The reality is that the modern welfare state cannot continue as it has. Pretending anything else is not merely in error, it is a mistake. Just as with all types of rollover schemes that depend on new entrants to maintain the system, it is starting to fail.
This is what is dangerous: disillusionment that the political process can bring change is part of what is called a pre-revolutionary society. Pre-revolutionary in the sense that there is no critical mass for a major rebellion, that a single incident cannot and will not bring massive changes.
Are we in a prer-evolutionary state? Are we facing long-term disillusionment, what the Germans call Politikverdrossenheit" or political apathy? The danger is when so many become political apathetic, no longer caring what is done by politicians because they can't believe that anything that can be done will actually make a difference, the number of people needed to instigate change shrinks. When the vast majority of citizens in a country struggle to continue to live their promised life-styles and fail to notice that politicians are running things into the ground to make even their best attempts moot, that is when things can turn from a pre-revolutionary society to one that is ripe for revolution, for fundamental change that tears away the deceits and lies and goes back to fundamental truths (before, perhaps, the cycle slowly starts up again).
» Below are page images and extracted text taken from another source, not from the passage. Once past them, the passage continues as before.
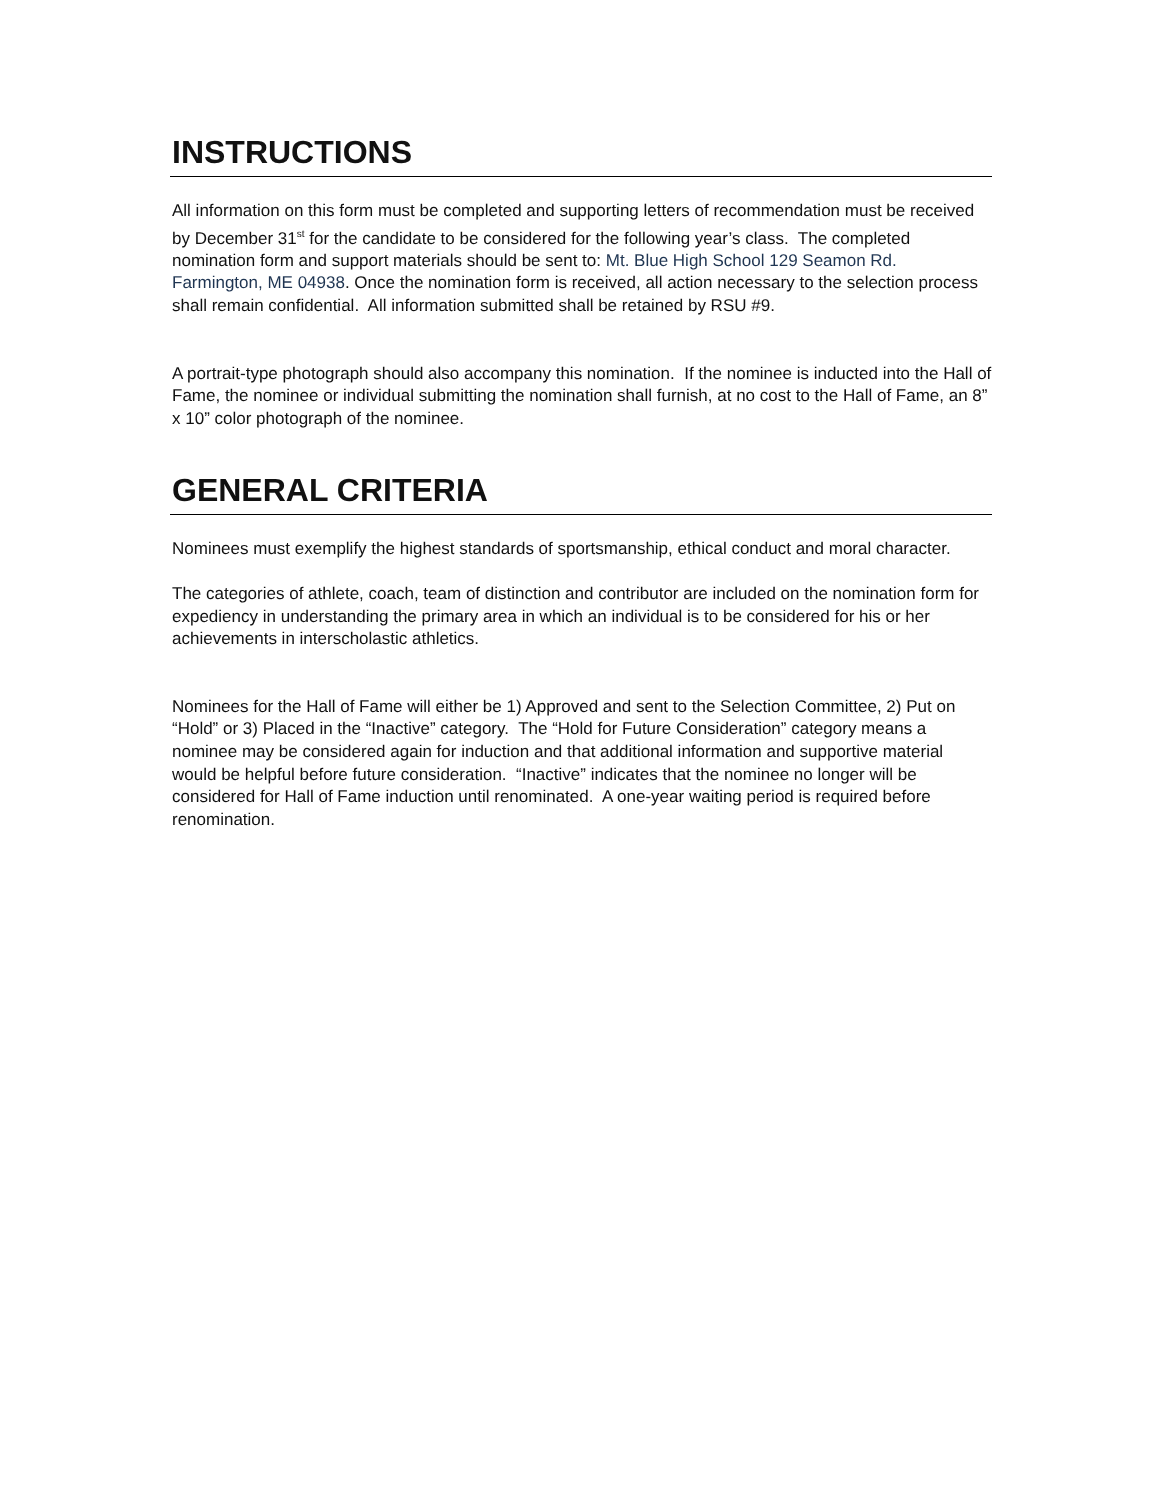INSTRUCTIONS
All information on this form must be completed and supporting letters of recommendation must be received by December 31<sup>st</sup> for the candidate to be considered for the following year’s class. The completed nomination form and support materials should be sent to: Mt. Blue High School 129 Seamon Rd. Farmington, ME 04938. Once the nomination form is received, all action necessary to the selection process shall remain confidential. All information submitted shall be retained by RSU #9.
A portrait-type photograph should also accompany this nomination. If the nominee is inducted into the Hall of Fame, the nominee or individual submitting the nomination shall furnish, at no cost to the Hall of Fame, an 8” x 10” color photograph of the nominee.
GENERAL CRITERIA
Nominees must exemplify the highest standards of sportsmanship, ethical conduct and moral character.
The categories of athlete, coach, team of distinction and contributor are included on the nomination form for expediency in understanding the primary area in which an individual is to be considered for his or her achievements in interscholastic athletics.
Nominees for the Hall of Fame will either be 1) Approved and sent to the Selection Committee, 2) Put on “Hold” or 3) Placed in the “Inactive” category. The “Hold for Future Consideration” category means a nominee may be considered again for induction and that additional information and supportive material would be helpful before future consideration. “Inactive” indicates that the nominee no longer will be considered for Hall of Fame induction until renominated. A one-year waiting period is required before renomination.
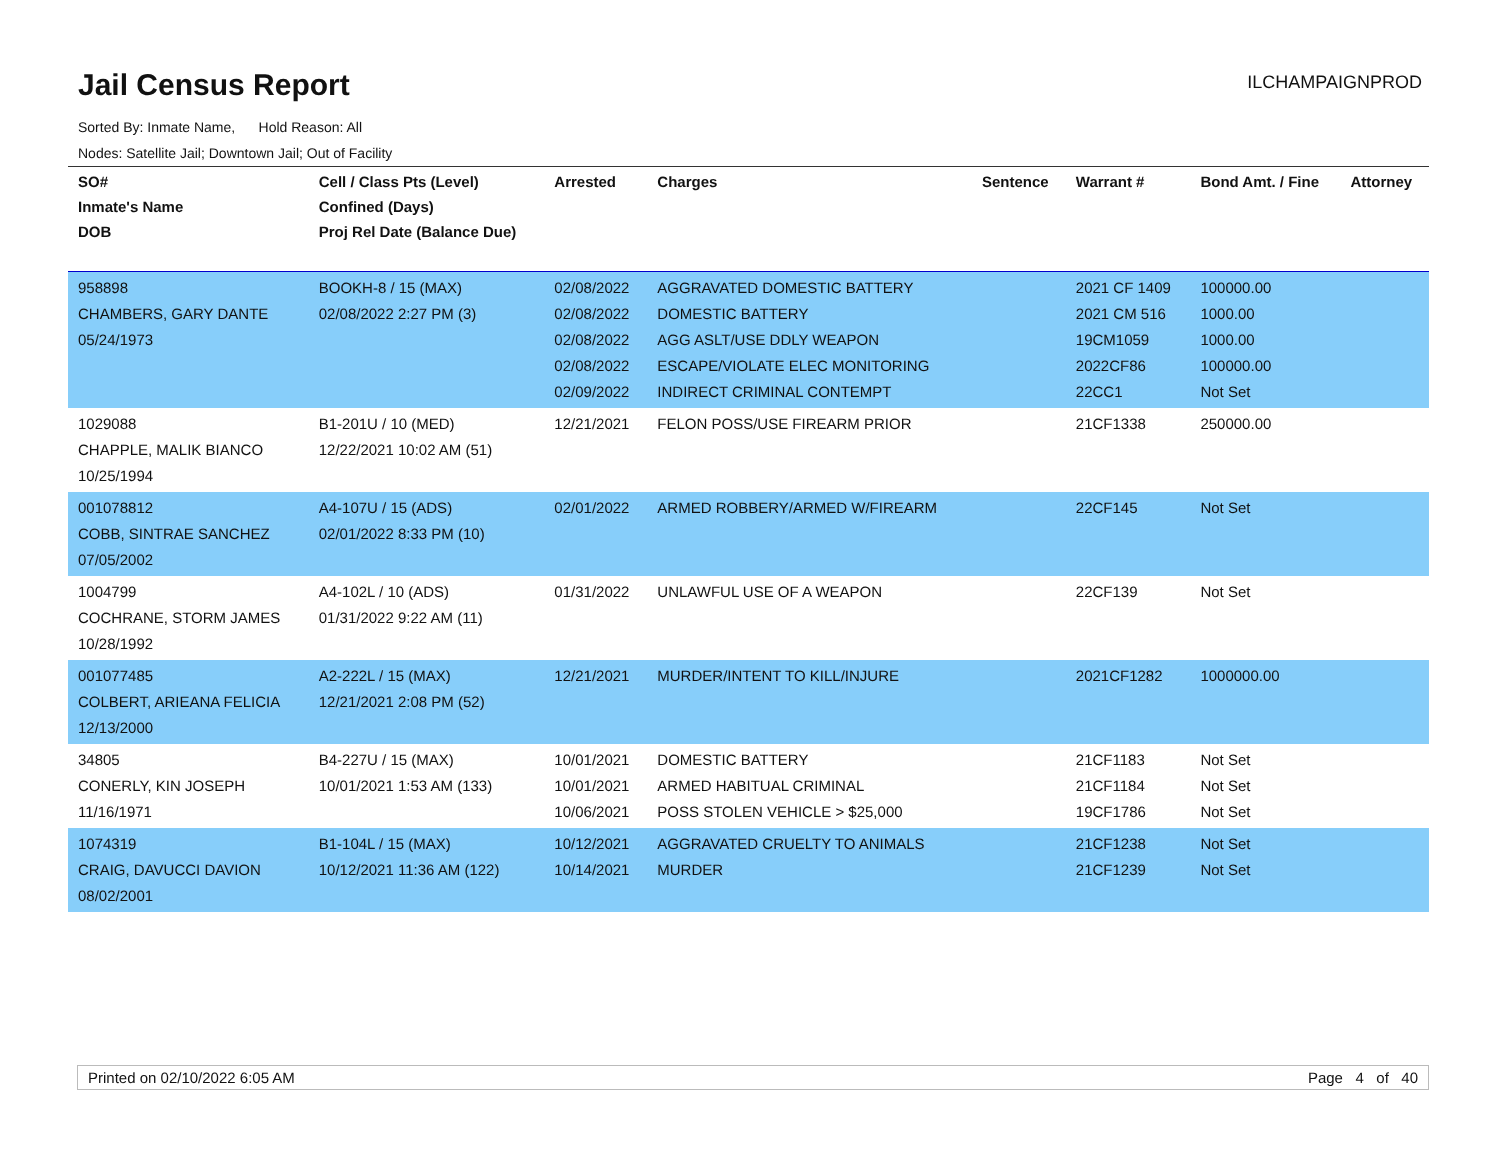Jail Census Report
ILCHAMPAIGNPROD
Sorted By: Inmate Name, Hold Reason: All
Nodes: Satellite Jail; Downtown Jail; Out of Facility
| SO# Inmate's Name DOB | Cell / Class Pts (Level) Confined (Days) Proj Rel Date (Balance Due) | Arrested | Charges | Sentence | Warrant # | Bond Amt. / Fine | Attorney |
| --- | --- | --- | --- | --- | --- | --- | --- |
| 958898 CHAMBERS, GARY DANTE 05/24/1973 | BOOKH-8 / 15 (MAX) 02/08/2022 2:27 PM (3) | 02/08/2022 02/08/2022 02/08/2022 02/08/2022 02/09/2022 | AGGRAVATED DOMESTIC BATTERY DOMESTIC BATTERY AGG ASLT/USE DDLY WEAPON ESCAPE/VIOLATE ELEC MONITORING INDIRECT CRIMINAL CONTEMPT | | 2021 CF 1409 2021 CM 516 19CM1059 2022CF86 22CC1 | 100000.00 1000.00 1000.00 100000.00 Not Set | |
| 1029088 CHAPPLE, MALIK BIANCO 10/25/1994 | B1-201U / 10 (MED) 12/22/2021 10:02 AM (51) | 12/21/2021 | FELON POSS/USE FIREARM PRIOR | | 21CF1338 | 250000.00 | |
| 001078812 COBB, SINTRAE SANCHEZ 07/05/2002 | A4-107U / 15 (ADS) 02/01/2022 8:33 PM (10) | 02/01/2022 | ARMED ROBBERY/ARMED W/FIREARM | | 22CF145 | Not Set | |
| 1004799 COCHRANE, STORM JAMES 10/28/1992 | A4-102L / 10 (ADS) 01/31/2022 9:22 AM (11) | 01/31/2022 | UNLAWFUL USE OF A WEAPON | | 22CF139 | Not Set | |
| 001077485 COLBERT, ARIEANA FELICIA 12/13/2000 | A2-222L / 15 (MAX) 12/21/2021 2:08 PM (52) | 12/21/2021 | MURDER/INTENT TO KILL/INJURE | | 2021CF1282 | 1000000.00 | |
| 34805 CONERLY, KIN JOSEPH 11/16/1971 | B4-227U / 15 (MAX) 10/01/2021 1:53 AM (133) | 10/01/2021 10/01/2021 10/06/2021 | DOMESTIC BATTERY ARMED HABITUAL CRIMINAL POSS STOLEN VEHICLE > $25,000 | | 21CF1183 21CF1184 19CF1786 | Not Set Not Set Not Set | |
| 1074319 CRAIG, DAVUCCI DAVION 08/02/2001 | B1-104L / 15 (MAX) 10/12/2021 11:36 AM (122) | 10/12/2021 10/14/2021 | AGGRAVATED CRUELTY TO ANIMALS MURDER | | 21CF1238 21CF1239 | Not Set Not Set | |
Printed on 02/10/2022 6:05 AM Page 4 of 40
The problem today with revolutions is that the alternatives have all been tested, multiple times, We know that public ownership of the means of production ends, invariably, in the dictatorship of the revolutionary elite (aka "The Party"), leaving people vastly worse off than they were otherwise. There are no real alternatives to modern capitalism if you are interested in achieving some sort of Pareto optimums for society (where the greatest amount of good happens with the least amount of bad). Revolutions, in our connected and interdependent economies and societies, can't improve on things, but only change those who can and do profit from the exploitation of man by his fellow men.
So, in the immortal words of Lenin, what is to be done?
Right now: nothing. The betrayal must out, the truth will indeed make you free. Keeping up the charade, pretending that the economic problems facing us are merely business-cycle related and not part of a great structural slump, cannot be maintained unless they are true.
Which they demonstrably are not.
The modern welfare state is unsustainable and doomed to failure, and appears to be designed to provide the inverse of the Pareto optimum: here the greatest bad occurs with the least amount of good. The modern welfare state fought a war against poverty, but poverty won. Recognizing that the poor will always be with us and that you can't legislate equality of capabilities (as opposed to legal barriers and the like) would be a first step towards facing reality. Understanding that distribution of talents and abilities is and always will be unequal, that markets always abide, despite the best attempts to deny them, would be another step towards facing reality and starting to mend the damage that the body of lies, the deception, the outright fraud committed in the name of social justice and equality, has done to society.
A revolution isn't needed since it only changes the guilty. There are so many out there who have dedicated so much time and effort to undermining modern-day capitalism: they are the deceivers, the betrayers of what really is and what really works. The danger is that things become much, much worse: that seems to be the only sensible explanation of at least some politician's policies.
This is not going to be much fun. Neither is bankruptcy or getting out of financial trouble.